## DOCUMENT EXCERPT
Back when I was in university, I still listened to commercial radio relatively often, but for me, the only station worth listening to had become Toronto’s CFNY 102.1 (these days called The Edge). I loved the morning show with Humble & Fred, the weekend live-to-air shows by Chris Sheppard and Martin Streek, Alan Cross’s Ongoing history of new music on Sunday nights, and of course, the all request nooner on weekdays. The nooner was music “as chosen” by the listeners. I was a regular listener and tried often enough to put in requests but I think my songs only made the show once or twice.

The one time I can say for absolute certainty that it happened for me was when I requested they play Blur’s “Chemical world” just a few days before the band was due to play The Phoenix in Toronto in September 1994. Back then, requests couldn’t be made by webform, email, or tweets, they had to be called in by landline telephone. The phone lines opened 30 minutes to an hour before the show was due to start and some intern or other answered the calls, and if we’re being serious here, they were the ones that really decided which songs were going to be played. After dialling, getting the busy signal, hanging up, and hitting the redial button a number of times, I actually got through to a live person! The guy asked what I wanted to hear, hesitated briefly at my response, and then said “yeah, I think we can play that for you.” He recorded me giving the song an intro and let me go so he could take the next call. I sat by the radio for the next hour in my basement apartment while I ate my lunch and got ready to head in to the university for an afternoon class. Just at the end of the hour, I heard my groggy voice croak the intro and my request was played.

## LISTED RECORDS
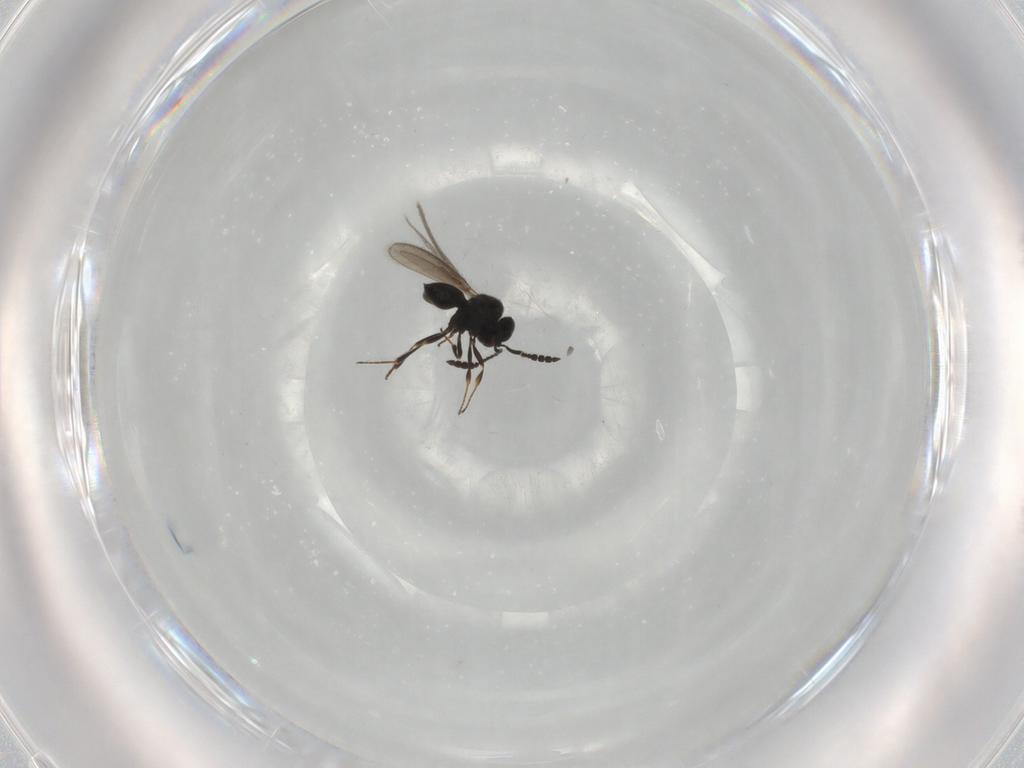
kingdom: Animalia
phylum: Arthropoda
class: Insecta
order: Hymenoptera
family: Scelionidae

## TO BE DONE
Please write what comes next in the story about calling in a song request to the radio, picking up after its last sentence. The rows come from a separate source.

## SOLVED EXERCISE
“Chemical world” was the second single released off of Blur’s sophomore release, “Modern life is rubbish”. It’s one of the songs the band recorded when they were sent back to the studio by their labels after initial recordings for the release did not yield any singles. It definitely fits the definition of single without straying far from their new aesthetic. After their debut couldn’t decide whether it wanted to be baggy or shoegaze and it (and their performances) couldn’t find foothold with the US markets, they decided to record the antithesis of the grunge music that was taking over in North America. “Modern life” would turn out to be one of the initial albums to fly the Britpop banner and in the process, influenced a host of other like-minded bands.

“Chemical world” was the only track from the sophomore album to crack the US charts and it was one of the few songs I would hear by the band on occasion, even on alternative radio, at the time. It’s still one of my favourites by Blur and came in at number three when I counted my five favourites by the group a few years ago*. Dave Rowntree is pounding away at the drums, violent but tame, Graham Coxon is ripping away at his guitar like he’s been hanging with John Squire, Alex James’s bass line is holding it all together tightly in muscular arms, and Damon Albarn is once again bashing out against modern life and modern Britain and how it cannot be escaped, even if it was wanted.

“It’s been a hell of a do
They’ve been putting the holes in, yes, yes
And now she’s right out of view
They’ve been putting the holes in, yes, yes
Well, I don’t know about you
They’ve been putting the holes in, yes, yes

Until you can see right through”

*In that post, I told a shorter version of the story detailed above.

For the rest of the Best tunes of 1993 list, click here.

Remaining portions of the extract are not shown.